THE PROBLEM >>
A complete answer lists every line of the material where the string "input" occurs.

RECORDS PROVIDED >>
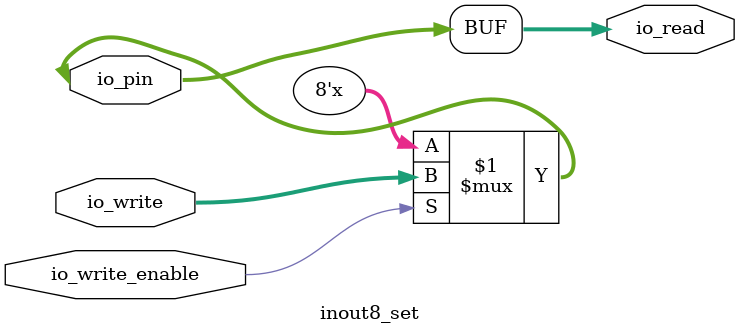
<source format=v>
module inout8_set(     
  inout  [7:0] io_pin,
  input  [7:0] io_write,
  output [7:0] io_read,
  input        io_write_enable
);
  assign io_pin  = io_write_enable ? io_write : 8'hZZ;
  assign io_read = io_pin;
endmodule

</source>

ANSWER TO THE EXERCISE >>
  input  [7:0] io_write,
  input        io_write_enable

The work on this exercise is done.